→ Data provided
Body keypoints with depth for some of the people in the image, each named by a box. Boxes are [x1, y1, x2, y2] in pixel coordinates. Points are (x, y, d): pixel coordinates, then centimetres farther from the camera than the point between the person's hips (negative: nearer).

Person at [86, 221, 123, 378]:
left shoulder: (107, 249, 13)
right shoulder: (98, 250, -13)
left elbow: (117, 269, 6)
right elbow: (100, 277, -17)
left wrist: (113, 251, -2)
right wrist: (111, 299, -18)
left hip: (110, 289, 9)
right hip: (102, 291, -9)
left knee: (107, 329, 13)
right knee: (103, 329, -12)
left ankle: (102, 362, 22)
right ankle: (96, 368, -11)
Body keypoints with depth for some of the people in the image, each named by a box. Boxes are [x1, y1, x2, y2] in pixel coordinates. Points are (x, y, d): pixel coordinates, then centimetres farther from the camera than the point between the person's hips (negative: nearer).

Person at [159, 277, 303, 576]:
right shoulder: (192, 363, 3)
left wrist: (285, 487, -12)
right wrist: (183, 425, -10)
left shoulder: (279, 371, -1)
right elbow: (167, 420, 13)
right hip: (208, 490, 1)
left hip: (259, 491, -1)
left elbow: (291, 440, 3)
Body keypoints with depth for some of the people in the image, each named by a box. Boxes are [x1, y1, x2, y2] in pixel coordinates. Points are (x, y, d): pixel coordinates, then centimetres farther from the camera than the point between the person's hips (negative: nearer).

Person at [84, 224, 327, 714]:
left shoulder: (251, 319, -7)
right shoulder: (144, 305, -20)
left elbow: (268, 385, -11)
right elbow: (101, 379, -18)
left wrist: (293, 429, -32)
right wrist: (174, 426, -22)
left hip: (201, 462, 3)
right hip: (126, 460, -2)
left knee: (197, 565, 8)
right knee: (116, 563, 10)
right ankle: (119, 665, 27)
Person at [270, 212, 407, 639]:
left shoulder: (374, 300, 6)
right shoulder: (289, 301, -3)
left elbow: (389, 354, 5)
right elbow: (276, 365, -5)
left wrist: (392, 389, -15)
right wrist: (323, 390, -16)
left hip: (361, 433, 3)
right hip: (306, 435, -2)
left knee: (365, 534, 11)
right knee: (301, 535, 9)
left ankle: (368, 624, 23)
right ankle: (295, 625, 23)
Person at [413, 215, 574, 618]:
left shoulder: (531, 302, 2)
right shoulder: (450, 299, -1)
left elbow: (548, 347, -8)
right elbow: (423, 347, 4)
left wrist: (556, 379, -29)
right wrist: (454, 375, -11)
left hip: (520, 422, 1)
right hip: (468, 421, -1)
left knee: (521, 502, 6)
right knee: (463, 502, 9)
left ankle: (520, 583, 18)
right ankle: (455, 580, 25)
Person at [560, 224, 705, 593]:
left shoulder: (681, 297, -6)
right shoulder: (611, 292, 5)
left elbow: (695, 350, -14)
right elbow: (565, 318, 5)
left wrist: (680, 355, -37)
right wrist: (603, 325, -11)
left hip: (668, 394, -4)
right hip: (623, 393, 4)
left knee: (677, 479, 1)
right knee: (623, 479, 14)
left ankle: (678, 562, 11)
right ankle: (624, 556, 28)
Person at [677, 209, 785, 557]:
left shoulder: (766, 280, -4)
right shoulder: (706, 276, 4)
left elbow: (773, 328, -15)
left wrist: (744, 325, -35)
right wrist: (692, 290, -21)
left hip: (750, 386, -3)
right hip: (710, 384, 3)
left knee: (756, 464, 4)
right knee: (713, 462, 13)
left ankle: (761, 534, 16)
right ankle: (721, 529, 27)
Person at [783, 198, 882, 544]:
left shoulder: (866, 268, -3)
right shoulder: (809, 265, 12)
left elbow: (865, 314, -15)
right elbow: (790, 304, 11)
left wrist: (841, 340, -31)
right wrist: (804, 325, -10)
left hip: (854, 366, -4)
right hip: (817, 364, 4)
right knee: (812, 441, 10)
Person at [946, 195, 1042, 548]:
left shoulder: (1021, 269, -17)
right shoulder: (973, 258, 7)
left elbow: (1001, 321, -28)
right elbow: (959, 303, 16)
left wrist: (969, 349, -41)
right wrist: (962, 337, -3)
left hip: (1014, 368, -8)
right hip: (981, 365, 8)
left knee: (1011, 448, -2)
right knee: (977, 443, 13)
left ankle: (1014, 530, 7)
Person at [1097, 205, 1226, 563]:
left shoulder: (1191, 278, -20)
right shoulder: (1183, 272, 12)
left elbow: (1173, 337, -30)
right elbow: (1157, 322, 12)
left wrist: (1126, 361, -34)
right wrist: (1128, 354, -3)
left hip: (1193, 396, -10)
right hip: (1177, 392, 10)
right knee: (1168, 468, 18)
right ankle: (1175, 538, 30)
==
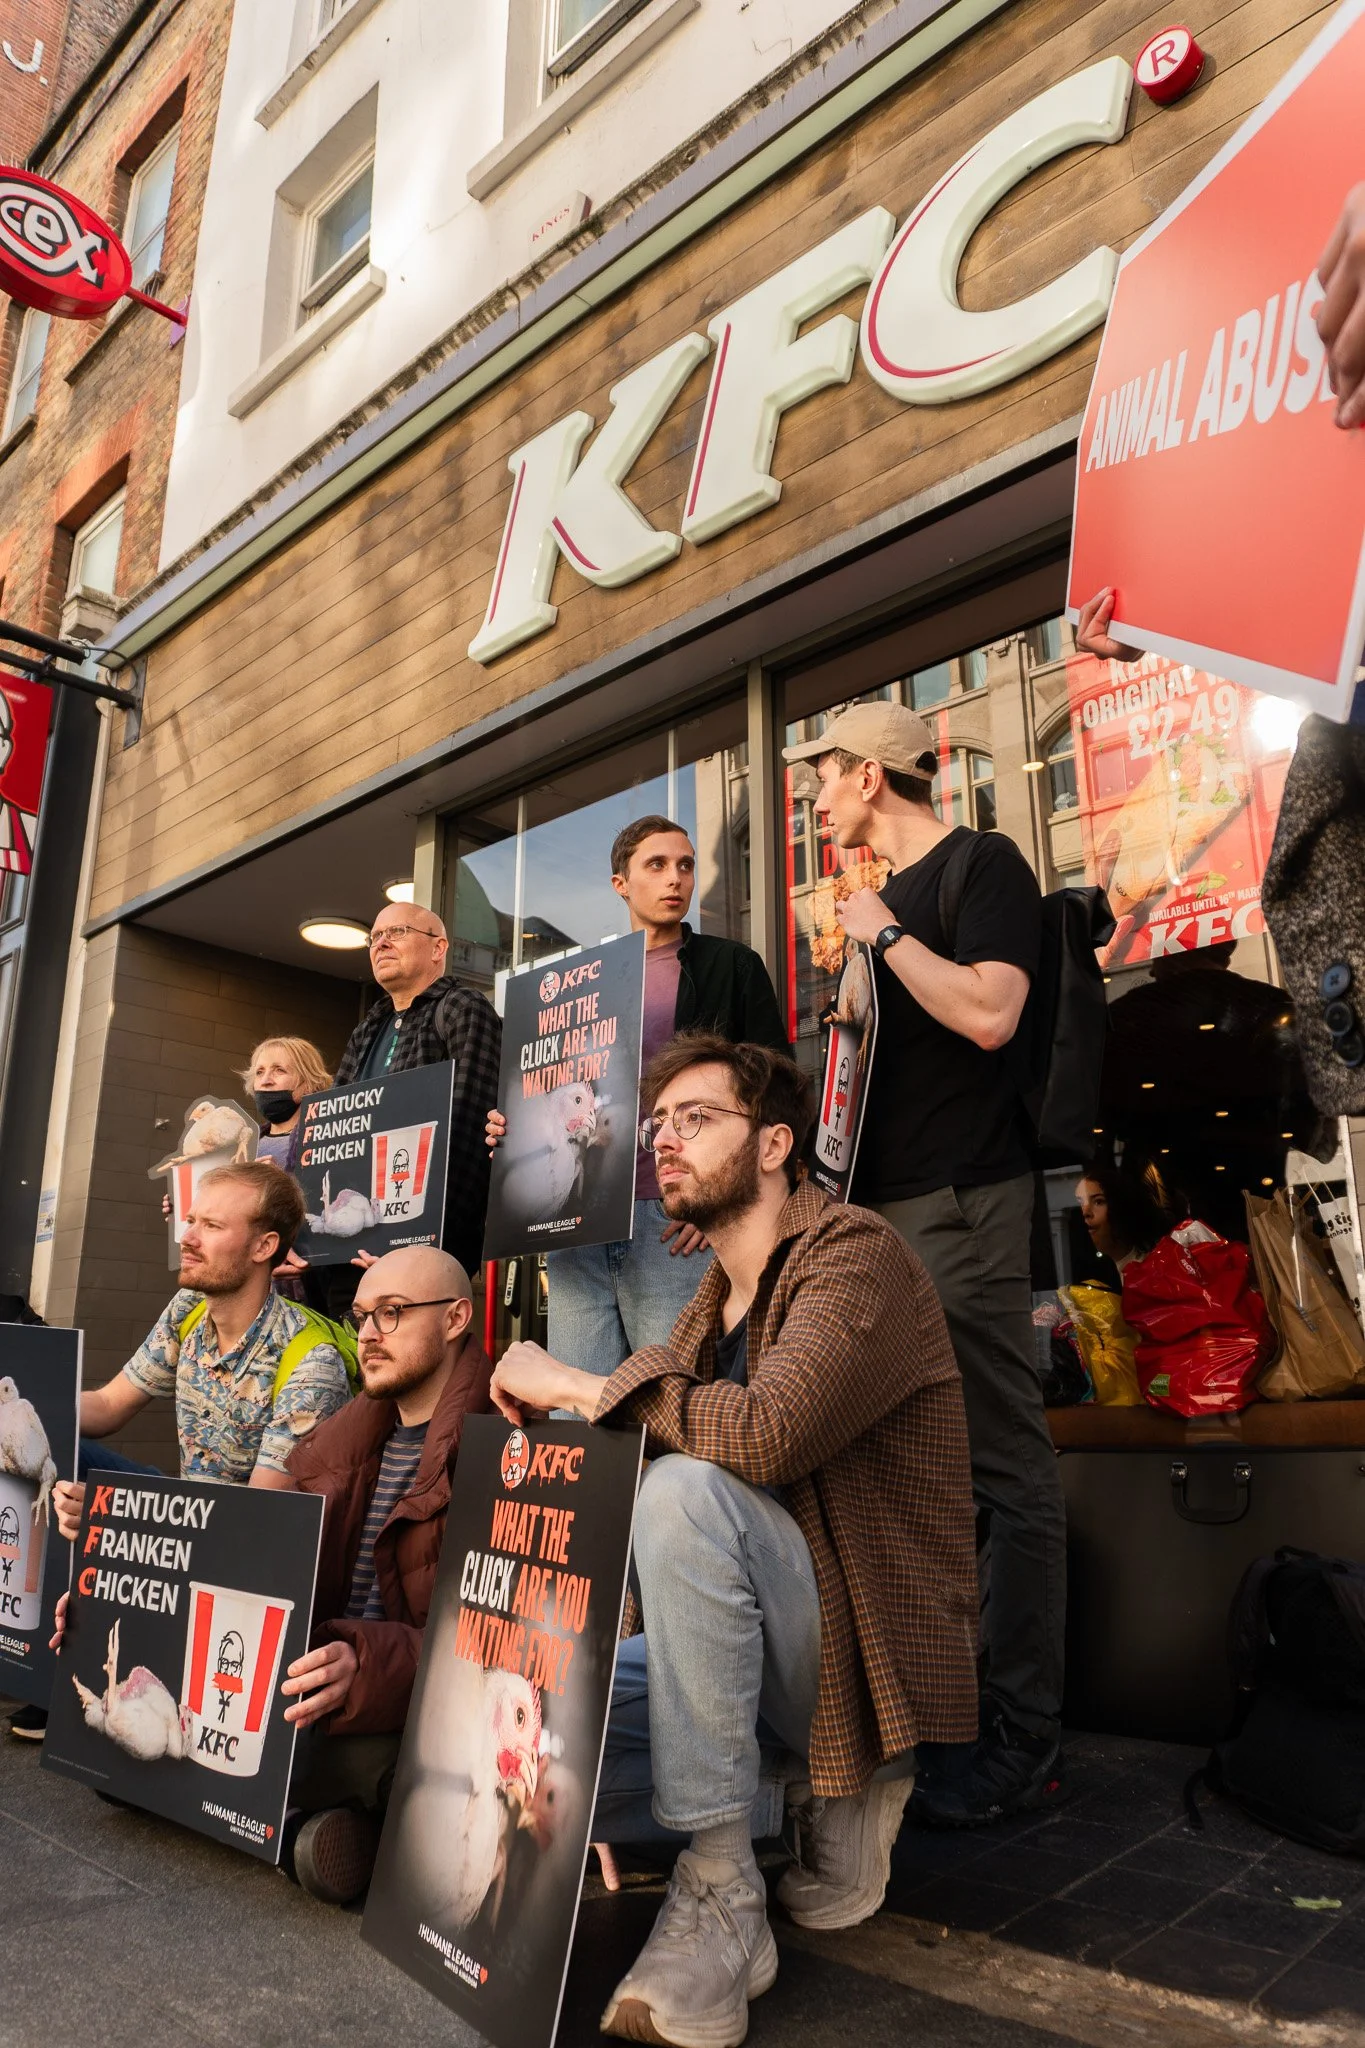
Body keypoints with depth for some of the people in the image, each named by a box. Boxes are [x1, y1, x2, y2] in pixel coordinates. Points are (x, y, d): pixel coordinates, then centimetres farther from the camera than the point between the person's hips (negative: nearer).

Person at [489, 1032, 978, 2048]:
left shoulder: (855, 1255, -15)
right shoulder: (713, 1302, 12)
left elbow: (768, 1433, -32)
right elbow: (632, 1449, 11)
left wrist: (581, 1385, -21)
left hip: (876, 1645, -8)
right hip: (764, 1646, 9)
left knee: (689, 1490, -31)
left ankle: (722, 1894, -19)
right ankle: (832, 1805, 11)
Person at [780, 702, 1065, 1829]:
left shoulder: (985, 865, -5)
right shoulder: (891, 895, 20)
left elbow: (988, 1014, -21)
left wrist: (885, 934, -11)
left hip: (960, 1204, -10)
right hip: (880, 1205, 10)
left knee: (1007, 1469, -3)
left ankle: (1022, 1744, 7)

→ What the task asks
Copy the records verbatim, from the line with "left wrist: (285, 487, -12)" through the line with "left shoulder: (251, 319, -7)", including both of those lines.

→ Answer box
left wrist: (285, 487, -12)
right wrist: (183, 425, -10)
left shoulder: (279, 371, -1)
right elbow: (167, 420, 13)
right hip: (208, 490, 1)
left hip: (259, 491, -1)
left elbow: (291, 440, 3)
Body keypoints with depth for some of the people in the image, each named by a box. Boxes are [x1, y1, x2, y2] in pixel coordinates. Points are (x, y, d): pixel coordinates, then centimetres farther from the camera than the point between the person's hips (negative: nearer).

Person at [84, 224, 327, 714]:
left shoulder: (251, 319, -7)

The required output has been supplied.